Wajahnya yang biasanya tenang kini tampak sangat pucat dan penuh kecemasan.
"Tuan Muda Jian Yi! Tuan Lu Feng! Maaf mengganggu, tapi ada kabar buruk dari perbatasan utara," ujar Tetua Han tanpa basa-basi.
Jian Yi langsung berubah serius, aura konyolnya menghilang. "Apa yang terjadi, Tetua?"
"Seekor Naga Hitam Bencana telah bangkit dari tidur panjangnya di Gunung Merapi Tua. Naga itu tidak hanya menyerang desa-desa kecil, tapi baru saja menghancurkan salah satu kota dagang terbesar di bawah perlindungan kami," jelas Tetua Han dengan suara gemetar. "Ribuan nyawa terancam. Yang lebih mengkhawatirkan... naga itu kabarnya membawa Kristal Api Langit di jantungnya sebagai sumber kekuatannya."

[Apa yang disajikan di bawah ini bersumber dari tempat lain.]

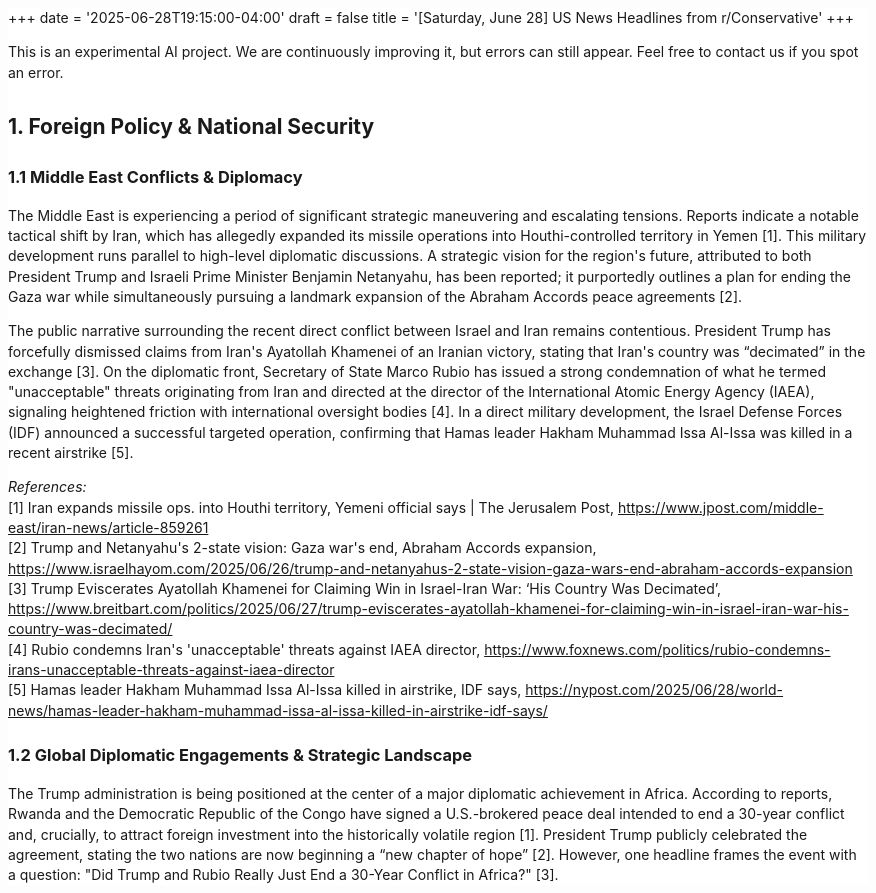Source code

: +++
date = '2025-06-28T19:15:00-04:00'
draft = false
title = '[Saturday, June 28] US News Headlines from r/Conservative'
+++

This is an experimental AI project. 
We are continuously improving it, but errors can still appear. 
Feel free to contact us if you spot an error. 


## 1. Foreign Policy & National Security

### 1.1 Middle East Conflicts & Diplomacy

The Middle East is experiencing a period of significant strategic maneuvering and escalating tensions. Reports indicate a notable tactical shift by Iran, which has allegedly expanded its missile operations into Houthi-controlled territory in Yemen [1]. This military development runs parallel to high-level diplomatic discussions. A strategic vision for the region's future, attributed to both President Trump and Israeli Prime Minister Benjamin Netanyahu, has been reported; it purportedly outlines a plan for ending the Gaza war while simultaneously pursuing a landmark expansion of the Abraham Accords peace agreements [2].

The public narrative surrounding the recent direct conflict between Israel and Iran remains contentious. President Trump has forcefully dismissed claims from Iran's Ayatollah Khamenei of an Iranian victory, stating that Iran's country was “decimated” in the exchange [3]. On the diplomatic front, Secretary of State Marco Rubio has issued a strong condemnation of what he termed "unacceptable" threats originating from Iran and directed at the director of the International Atomic Energy Agency (IAEA), signaling heightened friction with international oversight bodies [4]. In a direct military development, the Israel Defense Forces (IDF) announced a successful targeted operation, confirming that Hamas leader Hakham Muhammad Issa Al-Issa was killed in a recent airstrike [5].

*References:*  
[1] Iran expands missile ops. into Houthi territory, Yemeni official says | The Jerusalem Post, https://www.jpost.com/middle-east/iran-news/article-859261  
[2] Trump and Netanyahu's 2-state vision: Gaza war's end, Abraham Accords expansion, https://www.israelhayom.com/2025/06/26/trump-and-netanyahus-2-state-vision-gaza-wars-end-abraham-accords-expansion  
[3] Trump Eviscerates Ayatollah Khamenei for Claiming Win in Israel-Iran War: ‘His Country Was Decimated’, https://www.breitbart.com/politics/2025/06/27/trump-eviscerates-ayatollah-khamenei-for-claiming-win-in-israel-iran-war-his-country-was-decimated/  
[4] Rubio condemns Iran's 'unacceptable' threats against IAEA director, https://www.foxnews.com/politics/rubio-condemns-irans-unacceptable-threats-against-iaea-director  
[5] Hamas leader Hakham Muhammad Issa Al-Issa killed in airstrike, IDF says, https://nypost.com/2025/06/28/world-news/hamas-leader-hakham-muhammad-issa-al-issa-killed-in-airstrike-idf-says/  

### 1.2 Global Diplomatic Engagements & Strategic Landscape

The Trump administration is being positioned at the center of a major diplomatic achievement in Africa. According to reports, Rwanda and the Democratic Republic of the Congo have signed a U.S.-brokered peace deal intended to end a 30-year conflict and, crucially, to attract foreign investment into the historically volatile region [1]. President Trump publicly celebrated the agreement, stating the two nations are now beginning a “new chapter of hope” [2]. However, one headline frames the event with a question: "Did Trump and Rubio Really Just End a 30-Year Conflict in Africa?" [3].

Mendengar nama kristal itu, mata Ling’er yang tadinya penuh amarah langsung membelalak. "Kristal Api Langit? Jian Yi, itu adalah bahan kedua yang aku butuhkan agar raga fisikku bisa lebih stabil dan... erm... mungkin lebih tinggi sedikit!" bisiknya lewat batin, kali ini nadanya sangat serius.
Lu Feng mengelus dagunya, sisa-sisa mabuknya hilang. "Naga, ya? Sudah lama aku tidak melihat kadal terbang berukuran raksasa. Tapi kalau dia membawa kristal itu, perjalanannya tidak akan mudah, Yi. Naga itu berada di ranah Grand Master Puncak atau bahkan lebih."
Jian Yi berdiri, meraih sarung pedang Ling'er yang kini kosong karena Ling'er berdiri di sampingnya. "Tetua Han, kami akan pergi ke sana. Bukan hanya karena kristal itu, tapi karena naga itu telah mengganggu ketenangan orang-orang."
Jian Yi menatap Ling'er yang masih tampak kesal namun juga penuh harap.
Ia mengulurkan tangannya, ragu sejenak, lalu kembali mencubit pipi bakpao Ling'er. "Ayo, Bakpao. Bersiaplah. Kita akan berburu naga."
"Berhenti mencubitku, Mesum!" teriak Ling'er, namun ia segera mendekat dan memegang ujung jubah Jian Yi. "Tapi... kalau kita mendapatkan kristal itu, kau harus berjanji tidak akan menjadikanku bantal peluk lagi!"
"Kita lihat saja nanti." goda Jian Yi sambil melesat keluar, diikuti oleh tawa keras Lu Feng dan gerutuan manis dari sang pusaka kecil.